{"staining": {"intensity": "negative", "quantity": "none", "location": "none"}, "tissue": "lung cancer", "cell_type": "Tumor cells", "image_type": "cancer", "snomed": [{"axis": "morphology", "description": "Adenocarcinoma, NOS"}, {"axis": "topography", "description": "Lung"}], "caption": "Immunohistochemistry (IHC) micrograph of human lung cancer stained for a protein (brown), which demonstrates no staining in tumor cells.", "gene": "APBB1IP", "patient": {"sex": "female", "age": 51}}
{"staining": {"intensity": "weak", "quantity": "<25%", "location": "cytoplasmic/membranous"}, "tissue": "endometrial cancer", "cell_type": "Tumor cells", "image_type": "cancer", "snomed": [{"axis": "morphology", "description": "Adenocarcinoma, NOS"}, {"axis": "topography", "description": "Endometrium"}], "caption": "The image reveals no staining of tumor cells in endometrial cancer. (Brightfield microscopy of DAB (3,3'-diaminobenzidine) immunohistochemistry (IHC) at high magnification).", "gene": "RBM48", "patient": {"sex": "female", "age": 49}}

==

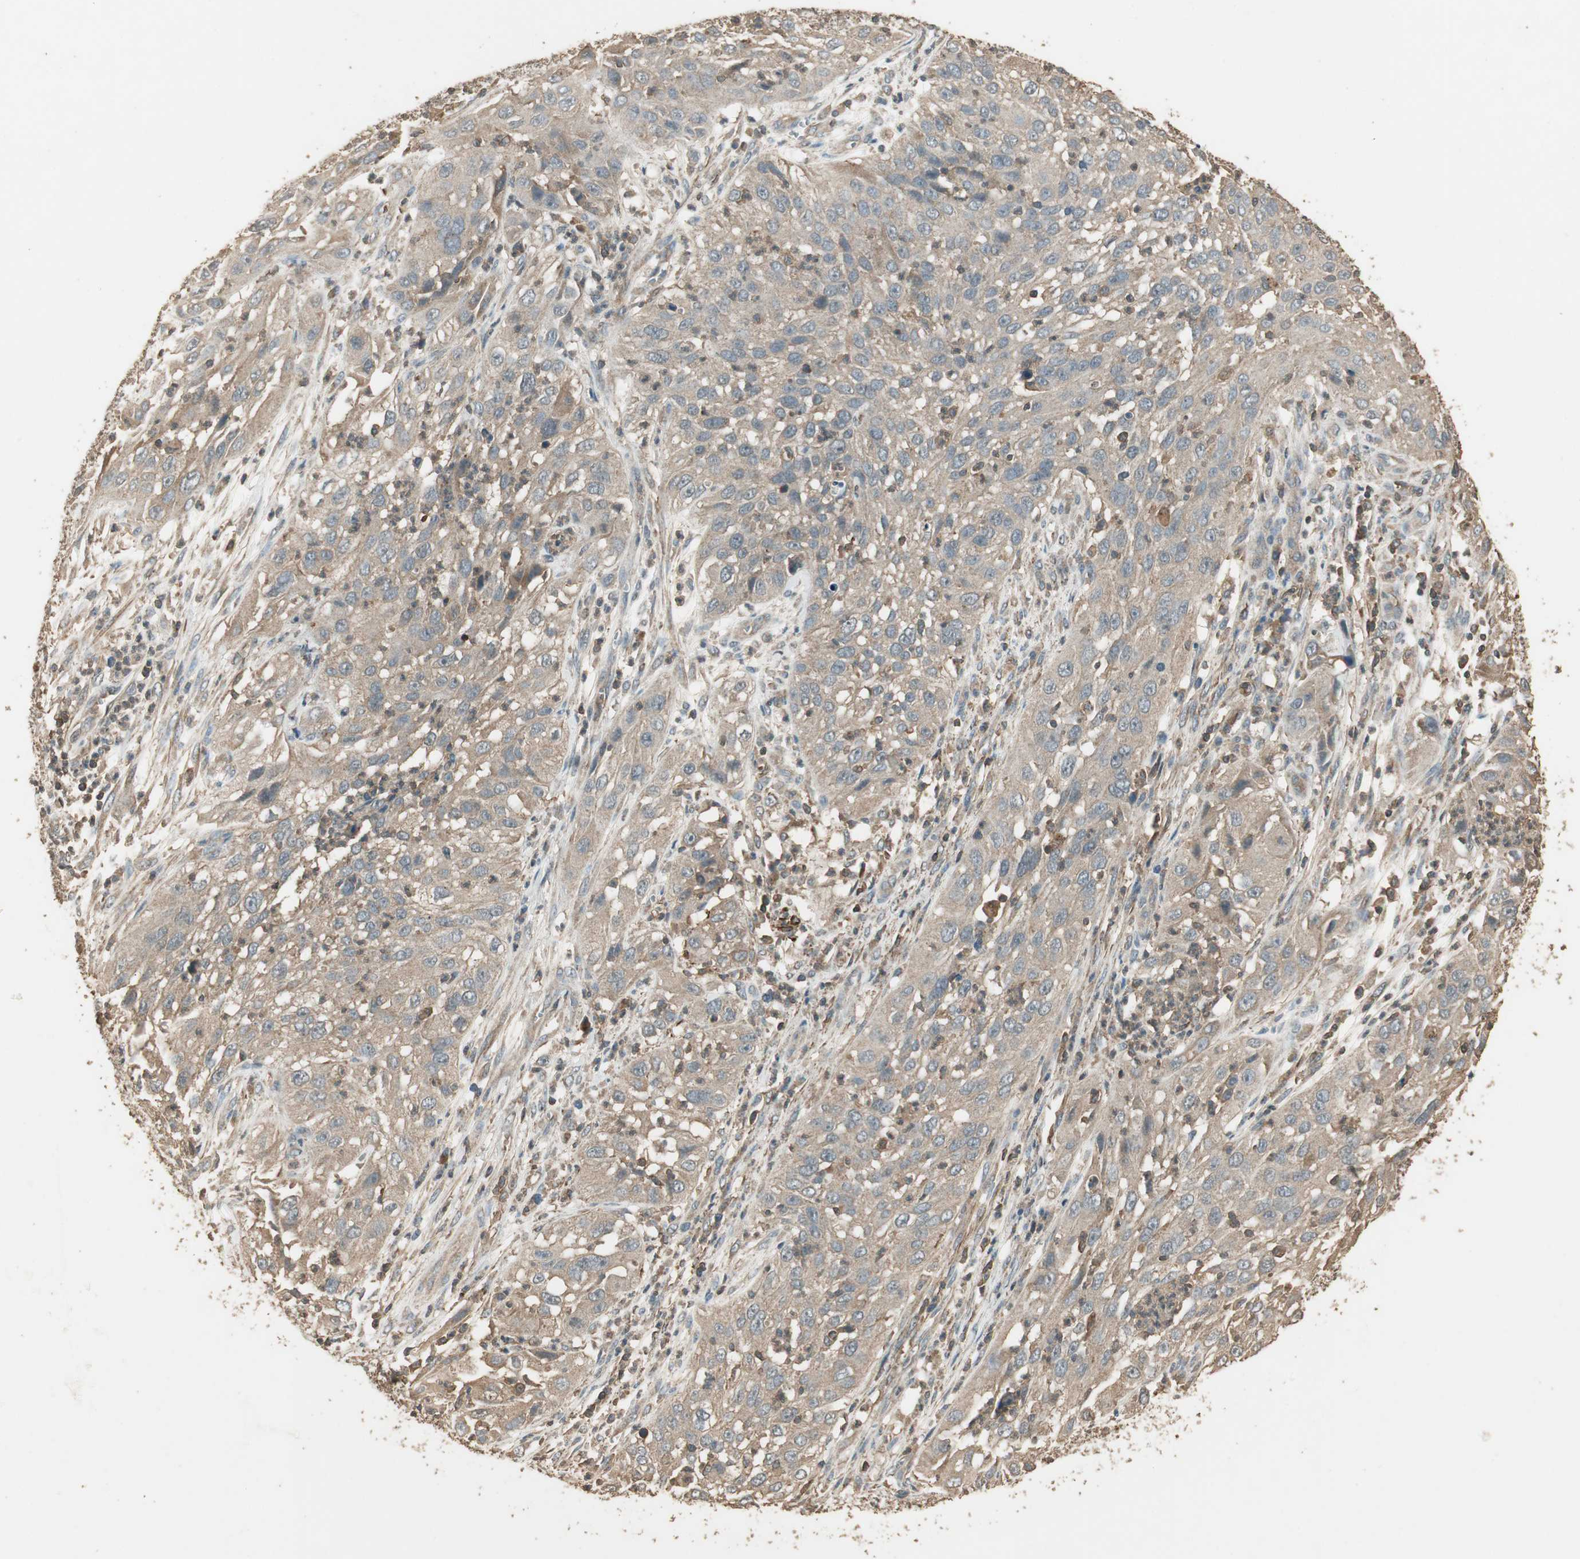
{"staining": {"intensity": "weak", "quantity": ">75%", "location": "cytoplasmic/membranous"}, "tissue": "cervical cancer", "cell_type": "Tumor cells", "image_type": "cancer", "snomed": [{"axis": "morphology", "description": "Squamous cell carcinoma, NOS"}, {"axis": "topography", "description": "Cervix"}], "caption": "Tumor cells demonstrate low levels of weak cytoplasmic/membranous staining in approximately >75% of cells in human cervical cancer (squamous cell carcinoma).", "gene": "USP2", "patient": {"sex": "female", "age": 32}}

* * *

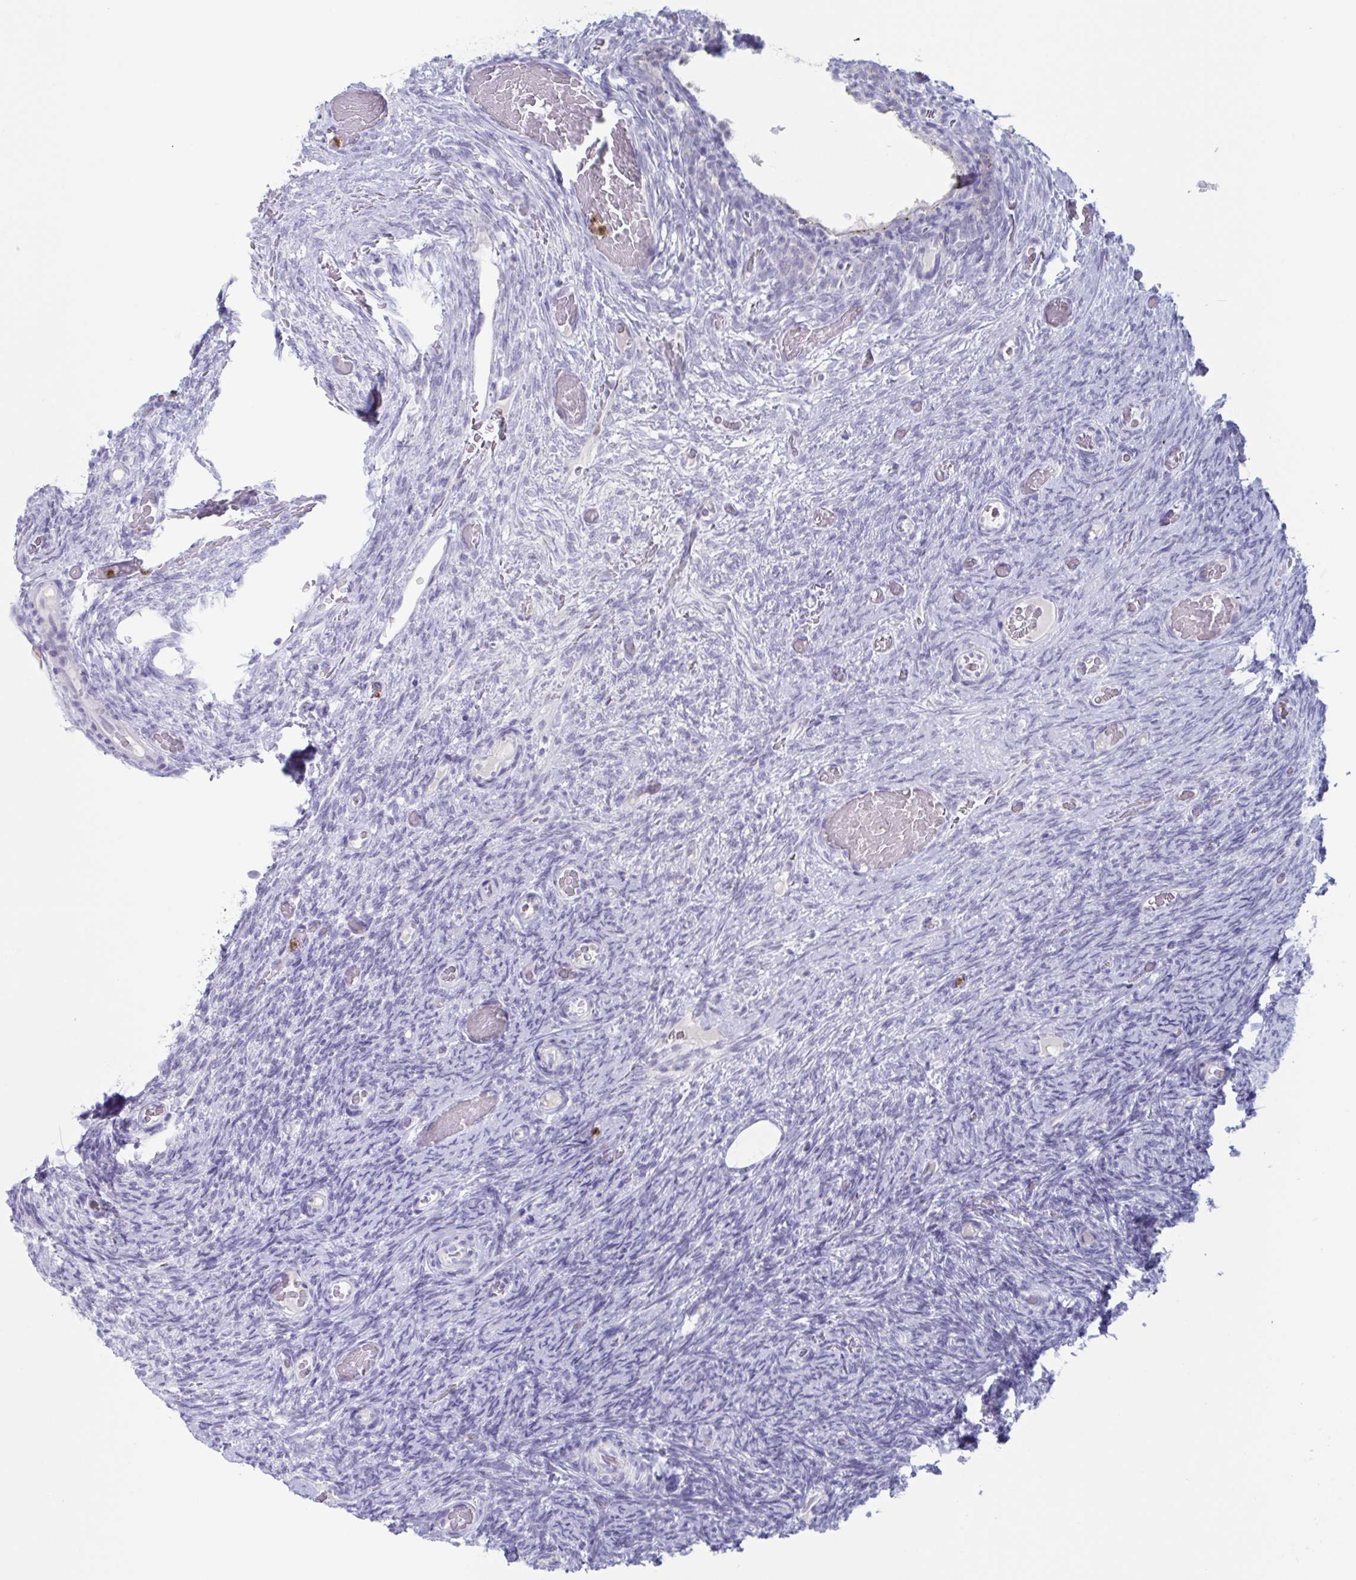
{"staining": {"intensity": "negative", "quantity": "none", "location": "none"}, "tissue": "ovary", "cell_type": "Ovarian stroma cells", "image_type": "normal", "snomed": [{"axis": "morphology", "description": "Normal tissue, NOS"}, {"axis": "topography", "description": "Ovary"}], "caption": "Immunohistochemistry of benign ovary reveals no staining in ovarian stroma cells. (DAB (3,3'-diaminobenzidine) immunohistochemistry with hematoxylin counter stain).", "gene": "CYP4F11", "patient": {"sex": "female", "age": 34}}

**EXERCISE GOAL**
All lines above from the one holding "(IHC) micrograph of" to the one holding "image reveals no", inclusive, are to be copied exactly; no other line is wanted.

**SOLUTION**
{"staining": {"intensity": "negative", "quantity": "none", "location": "none"}, "tissue": "lung cancer", "cell_type": "Tumor cells", "image_type": "cancer", "snomed": [{"axis": "morphology", "description": "Adenocarcinoma, NOS"}, {"axis": "topography", "description": "Lung"}], "caption": "Immunohistochemistry (IHC) micrograph of human lung cancer stained for a protein (brown), which demonstrates no staining in tumor cells.", "gene": "APBB1IP", "patient": {"sex": "female", "age": 51}}
{"staining": {"intensity": "weak", "quantity": "<25%", "location": "cytoplasmic/membranous"}, "tissue": "endometrial cancer", "cell_type": "Tumor cells", "image_type": "cancer", "snomed": [{"axis": "morphology", "description": "Adenocarcinoma, NOS"}, {"axis": "topography", "description": "Endometrium"}], "caption": "The image reveals no staining of tumor cells in endometrial cancer. (Brightfield microscopy of DAB (3,3'-diaminobenzidine) immunohistochemistry (IHC) at high magnification).", "gene": "RBM48", "patient": {"sex": "female", "age": 49}}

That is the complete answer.